Brief: Continue the article on the Fair Share Amendment to tax Massachusetts millionaires from the point where it stops.

BEGIN Selected text

Top Social Menu


Fair Share: Taxing Massachusetts Millionaires to Fund Education and Transportation

Fair Share: Taxing Massachusetts Millionaires to Fund Education and Transportation

Fall 2015

By Sofya Aptekar, Sociology

Imagine having 1.3 billion dollars to fund education and transportation needs in Massachusetts, including higher education.

The Faculty Staff Union through the Massachusetts Teachers Association is working with a coalition of community groups across our state for a new amendment to the state constitution to raise these funds. This Fair Share Amendment would change the current flat state income tax of 5.15% by taxing those who earn more than $1 million an extra 4%. 

This amendment would specify that the additional revenue be spent on public education, including public higher education, public transportation, and transportation infrastructure and would raise $1.3-$1.4 billion per year. Massachusetts is one of the most economically unequal states in the country, and the gap between the top 1% and everyone else is quickly growing.  Since the late 1970s, the incomes of the top 1% have grown ten times faster than those of the bottom 90%.  Yet, Massachusetts is also one of only eight states where residents pay state taxes at the same rate, regardless of how much they make.

With the Fair Share Amendment, Massachusetts would join a growing group of states with millionaire taxes, which includes New Jersey, California, New York, Connecticut, Maryland, Hawaii, Wisconsin, Oregon, and Minnesota. The new 9% tax rate would be one of the highest in the nation, but still behind California, which taxes at over 13%.

END Selected text
BEGIN Study material

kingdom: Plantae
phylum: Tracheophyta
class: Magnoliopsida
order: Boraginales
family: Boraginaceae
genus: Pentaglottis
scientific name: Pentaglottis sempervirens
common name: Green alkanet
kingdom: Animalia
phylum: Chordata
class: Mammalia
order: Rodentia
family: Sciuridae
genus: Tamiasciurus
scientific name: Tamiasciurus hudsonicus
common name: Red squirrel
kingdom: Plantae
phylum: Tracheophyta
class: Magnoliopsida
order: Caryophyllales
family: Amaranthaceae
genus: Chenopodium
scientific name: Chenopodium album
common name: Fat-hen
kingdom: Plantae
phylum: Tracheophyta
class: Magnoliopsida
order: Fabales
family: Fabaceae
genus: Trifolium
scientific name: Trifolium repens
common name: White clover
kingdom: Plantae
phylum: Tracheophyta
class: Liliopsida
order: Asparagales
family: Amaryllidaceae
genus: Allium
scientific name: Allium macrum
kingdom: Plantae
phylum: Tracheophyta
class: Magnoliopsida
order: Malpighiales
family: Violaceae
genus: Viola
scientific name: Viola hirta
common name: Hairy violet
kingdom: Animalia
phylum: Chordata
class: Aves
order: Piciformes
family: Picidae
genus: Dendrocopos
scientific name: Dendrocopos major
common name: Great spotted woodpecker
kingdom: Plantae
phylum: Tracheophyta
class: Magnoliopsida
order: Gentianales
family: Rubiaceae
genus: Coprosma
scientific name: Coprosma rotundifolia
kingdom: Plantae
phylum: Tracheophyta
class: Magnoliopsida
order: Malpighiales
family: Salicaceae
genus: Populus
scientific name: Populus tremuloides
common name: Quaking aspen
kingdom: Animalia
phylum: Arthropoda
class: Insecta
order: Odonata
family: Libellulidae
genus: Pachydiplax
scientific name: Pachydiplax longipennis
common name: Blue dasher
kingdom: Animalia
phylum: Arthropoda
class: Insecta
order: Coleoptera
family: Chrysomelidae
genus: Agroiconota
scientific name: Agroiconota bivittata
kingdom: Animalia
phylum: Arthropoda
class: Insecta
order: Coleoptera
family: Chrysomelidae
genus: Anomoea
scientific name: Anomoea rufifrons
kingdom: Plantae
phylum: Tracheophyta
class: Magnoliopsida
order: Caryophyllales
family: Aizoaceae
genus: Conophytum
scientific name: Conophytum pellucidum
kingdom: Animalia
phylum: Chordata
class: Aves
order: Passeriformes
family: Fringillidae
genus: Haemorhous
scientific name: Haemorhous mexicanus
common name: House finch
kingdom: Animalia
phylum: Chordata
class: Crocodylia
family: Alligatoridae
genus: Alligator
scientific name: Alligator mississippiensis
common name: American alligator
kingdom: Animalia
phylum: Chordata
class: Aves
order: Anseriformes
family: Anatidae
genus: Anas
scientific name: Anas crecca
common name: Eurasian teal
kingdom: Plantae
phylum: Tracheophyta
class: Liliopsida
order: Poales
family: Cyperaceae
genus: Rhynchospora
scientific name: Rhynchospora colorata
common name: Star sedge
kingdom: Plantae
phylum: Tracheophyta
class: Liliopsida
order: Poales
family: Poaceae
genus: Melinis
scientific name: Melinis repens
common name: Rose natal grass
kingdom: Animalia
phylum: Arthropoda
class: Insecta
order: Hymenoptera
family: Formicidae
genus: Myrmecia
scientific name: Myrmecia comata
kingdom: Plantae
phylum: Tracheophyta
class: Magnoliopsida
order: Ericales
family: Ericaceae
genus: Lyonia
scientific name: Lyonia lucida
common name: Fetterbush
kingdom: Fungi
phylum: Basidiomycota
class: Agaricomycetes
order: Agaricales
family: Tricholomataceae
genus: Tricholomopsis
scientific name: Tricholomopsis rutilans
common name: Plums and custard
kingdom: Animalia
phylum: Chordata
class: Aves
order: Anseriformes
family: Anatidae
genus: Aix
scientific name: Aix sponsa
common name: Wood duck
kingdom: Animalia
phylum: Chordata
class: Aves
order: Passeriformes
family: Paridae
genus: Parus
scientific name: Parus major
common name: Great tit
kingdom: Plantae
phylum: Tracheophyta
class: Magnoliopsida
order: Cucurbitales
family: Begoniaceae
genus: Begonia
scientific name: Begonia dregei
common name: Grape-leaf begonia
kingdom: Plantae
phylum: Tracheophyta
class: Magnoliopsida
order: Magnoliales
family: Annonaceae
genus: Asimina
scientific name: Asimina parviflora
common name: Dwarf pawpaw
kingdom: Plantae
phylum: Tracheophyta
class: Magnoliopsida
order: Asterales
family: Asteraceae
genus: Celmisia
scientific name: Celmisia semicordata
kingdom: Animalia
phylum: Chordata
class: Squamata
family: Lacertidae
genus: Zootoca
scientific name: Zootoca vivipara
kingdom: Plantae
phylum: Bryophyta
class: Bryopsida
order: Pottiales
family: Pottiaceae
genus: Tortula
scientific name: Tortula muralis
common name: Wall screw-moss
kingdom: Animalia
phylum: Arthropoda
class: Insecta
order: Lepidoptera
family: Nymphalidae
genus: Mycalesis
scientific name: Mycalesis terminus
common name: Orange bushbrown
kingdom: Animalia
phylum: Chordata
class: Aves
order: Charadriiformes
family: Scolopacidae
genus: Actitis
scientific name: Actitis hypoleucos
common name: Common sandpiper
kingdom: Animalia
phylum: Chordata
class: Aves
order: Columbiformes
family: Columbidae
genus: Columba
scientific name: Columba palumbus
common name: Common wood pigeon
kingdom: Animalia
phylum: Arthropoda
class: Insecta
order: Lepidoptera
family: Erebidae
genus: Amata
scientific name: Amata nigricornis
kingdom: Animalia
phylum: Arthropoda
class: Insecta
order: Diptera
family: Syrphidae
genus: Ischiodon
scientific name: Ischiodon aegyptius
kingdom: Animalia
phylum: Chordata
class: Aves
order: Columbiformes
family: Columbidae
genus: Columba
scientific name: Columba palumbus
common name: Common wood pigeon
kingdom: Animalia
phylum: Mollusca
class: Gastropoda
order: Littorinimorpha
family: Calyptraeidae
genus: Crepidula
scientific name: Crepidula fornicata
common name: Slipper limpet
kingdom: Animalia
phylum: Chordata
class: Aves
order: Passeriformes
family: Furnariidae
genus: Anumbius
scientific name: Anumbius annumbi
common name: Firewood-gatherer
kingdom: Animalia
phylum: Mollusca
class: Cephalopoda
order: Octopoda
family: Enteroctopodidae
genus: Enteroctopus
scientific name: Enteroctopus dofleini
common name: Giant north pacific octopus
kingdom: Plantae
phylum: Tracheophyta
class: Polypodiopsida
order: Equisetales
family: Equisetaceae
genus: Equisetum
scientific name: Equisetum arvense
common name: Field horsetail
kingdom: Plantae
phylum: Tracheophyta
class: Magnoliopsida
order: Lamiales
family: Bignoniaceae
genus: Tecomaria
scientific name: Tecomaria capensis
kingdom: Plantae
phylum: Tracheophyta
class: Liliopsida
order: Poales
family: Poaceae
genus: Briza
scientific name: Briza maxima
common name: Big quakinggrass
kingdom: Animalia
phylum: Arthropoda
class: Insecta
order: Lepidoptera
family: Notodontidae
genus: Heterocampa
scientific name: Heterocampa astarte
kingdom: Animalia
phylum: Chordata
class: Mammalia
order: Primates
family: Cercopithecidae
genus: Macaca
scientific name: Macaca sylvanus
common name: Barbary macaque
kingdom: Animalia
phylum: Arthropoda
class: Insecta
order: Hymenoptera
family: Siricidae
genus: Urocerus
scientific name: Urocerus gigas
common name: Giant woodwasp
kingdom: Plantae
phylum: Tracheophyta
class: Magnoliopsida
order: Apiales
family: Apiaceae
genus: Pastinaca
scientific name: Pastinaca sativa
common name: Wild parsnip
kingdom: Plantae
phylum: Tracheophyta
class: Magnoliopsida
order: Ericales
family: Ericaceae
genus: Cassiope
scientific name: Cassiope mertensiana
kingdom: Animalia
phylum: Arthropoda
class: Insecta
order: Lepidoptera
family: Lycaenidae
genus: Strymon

END Study material

Answer space:
Should we be worried that a relatively high tax on millionaires will send high earners packing for greener pastures in other states? In fact, a widely validated analysis of millionaires in states that have millionaire taxes has shown that such fears are not substantiated, and the number of millionaires in these states actually continues to grow.

Because the wealthy in Massachusetts pay less in property and sales taxes, they actually pay only 6.4% of their income in taxes, compared to 9.4% for the bottom 99% of state residents. Even with the Fair Share amendment, the wealthy would still pay a smaller total share of their income in taxes than everyone else.

At a time of record-high inequality, when ordinary Massachusetts families are struggling to survive and public amenities face dire cuts, pushing for the Fair Share Amendment is a commonsense move. While progressive taxation schemes have failed to pass in the state in the past, most voters approve of these if these taxes target millionaires and the funds are earmarked for public education and transportation.  A recent (non-representative) Boston Globe poll places the support for the amendment at 75 percent.